Jobs in Peoria for the youth have never been particularly abundant. In fact, most twenty-somethings venture to Chicago to find jobs that fit majors such as advertising, public relations, human resources, etc. According to CLRsearch.com, greater than 18% of their population is between the ages of 25 and 34, which is much larger than Illinois’ (13.5%) and the United States as a whole (13%). But Chicago is an expensive city, so eventually those young adults start looking back home, where they have their parents to fall back on. Unfortunately, there are only so many jobs in the town of Peoria, so many of them are forced back home to find a non-existent job. This is most likely how they end up in places like the service industry that we touched on earlier.

There are many different opinions about this new development. Many older adults think the generation is being “babied.” There is some truth to that argument, but not in a bad way. Many young adults were forced to grow up faster in the previous generations because of the Vietnam War and other socioeconomic factors. There were also many jobs in the post-World War II era. With the exception of 9/11 and the wars in Afghanistan and Iraq, this generation has been fairly sheltered. A man named Jeffrey Arnett is leading a movement to make a distinction regarding the life stage of the 20s. He wants to call it “emerging adulthood.” One, though, has to wonder what role the parents have played in all of this. Obviously, they aren’t saying “no” when their kids ask to move back or stay at home. Do they want their children to remain dependent longer, or are they merely sympathetic to their cause?

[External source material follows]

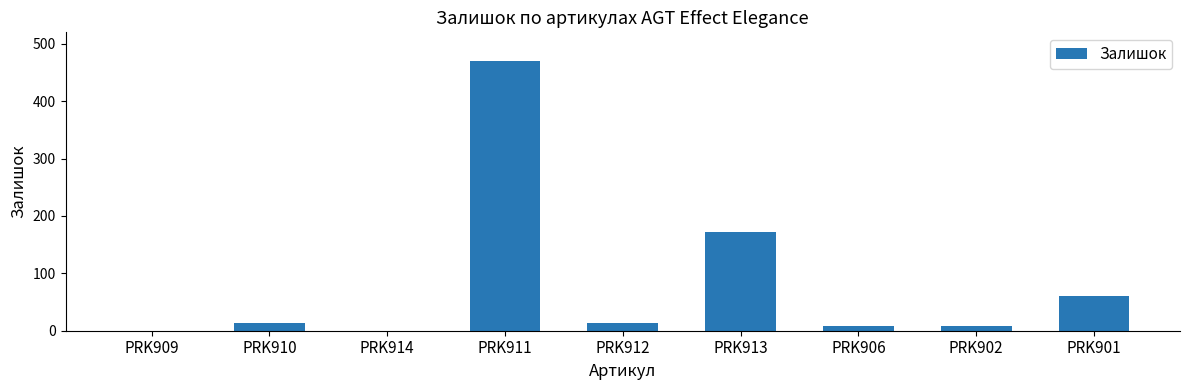

What value does the data have at PRK901?

60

We have explored the causes, but the effects of this new phenomenon is unknown. These young adults could be a drain on their parents who have worked their whole lives to enjoy retirement. On the other hand, they could all be helping each other out and this could be a return to the “extended family” that was the norm for American immigrants when they first came to this country. It could mean that this generation is irresponsible, immature, and unmotivated; conversely, this generation may end up happier because they haven’t rushed into jobs and/or relationships that don’t make them happy.

From what we have touched on, it seems as though one thing is certain: it is up to the young adult to either allow the situation to help them or hinder them.  If they develop a level of autonomy, and take the initiative to help their parents, everyone wins. Autonomy means opening up a savings account and looking forward to moving out. Because everyone wants to move out eventually, right? Right?